Given data »
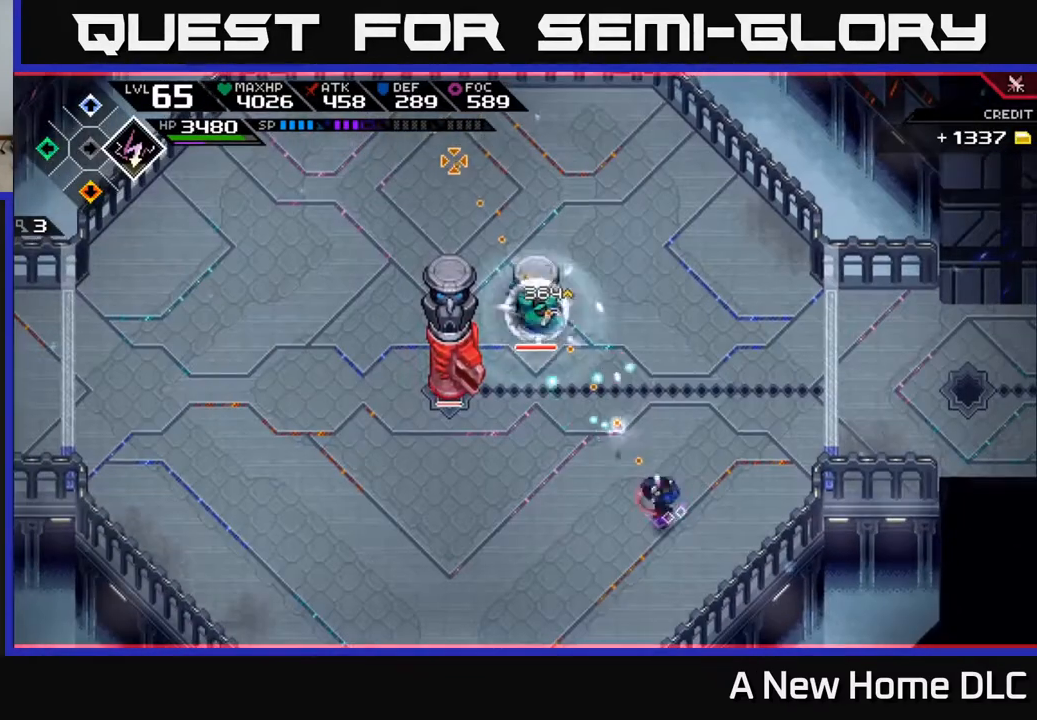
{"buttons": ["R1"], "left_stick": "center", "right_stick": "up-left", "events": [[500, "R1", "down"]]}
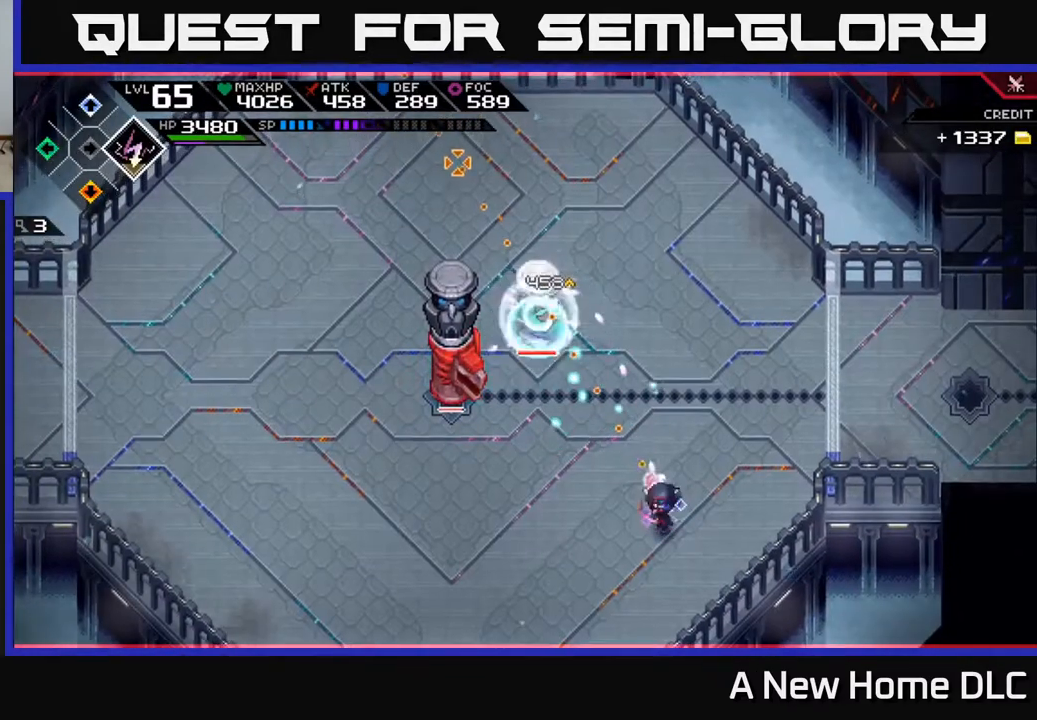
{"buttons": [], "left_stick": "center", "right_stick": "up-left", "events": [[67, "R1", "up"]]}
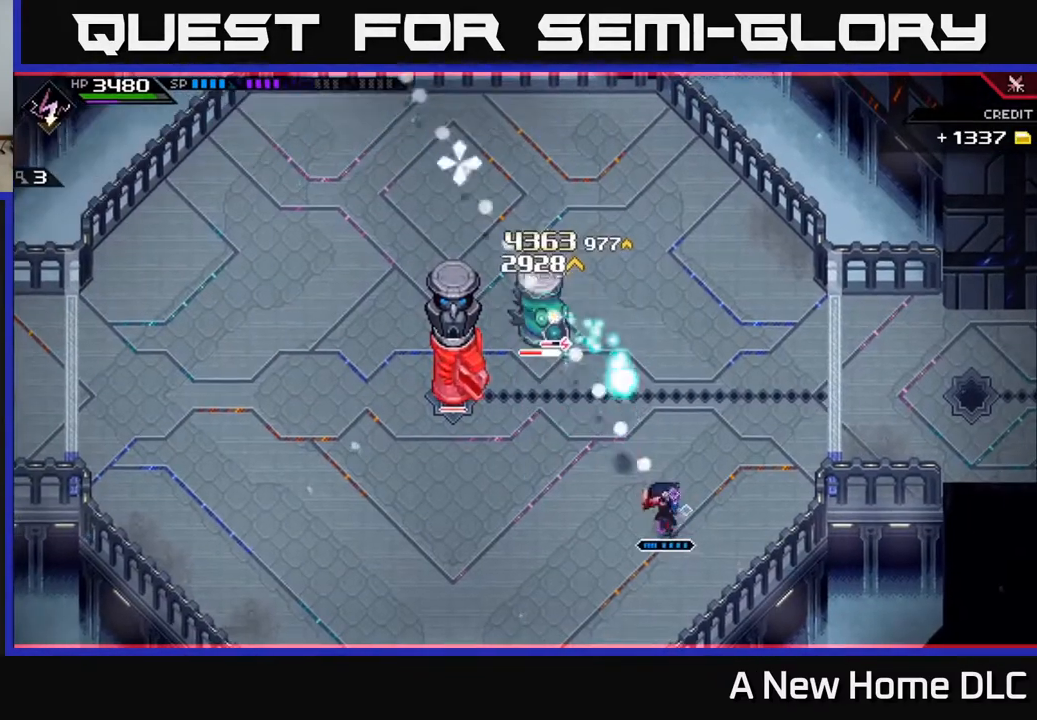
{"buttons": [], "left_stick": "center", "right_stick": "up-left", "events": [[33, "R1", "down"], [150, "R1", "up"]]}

Instructions to follow » Your reply should consist of the data, transcribed exactly, and should hold no pictures.

Written reply »
{"buttons": ["R1"], "left_stick": "center", "right_stick": "up-left", "events": [[500, "R1", "down"]]}
{"buttons": [], "left_stick": "center", "right_stick": "up-left", "events": [[67, "R1", "up"]]}
{"buttons": [], "left_stick": "center", "right_stick": "up-left", "events": [[33, "R1", "down"], [150, "R1", "up"]]}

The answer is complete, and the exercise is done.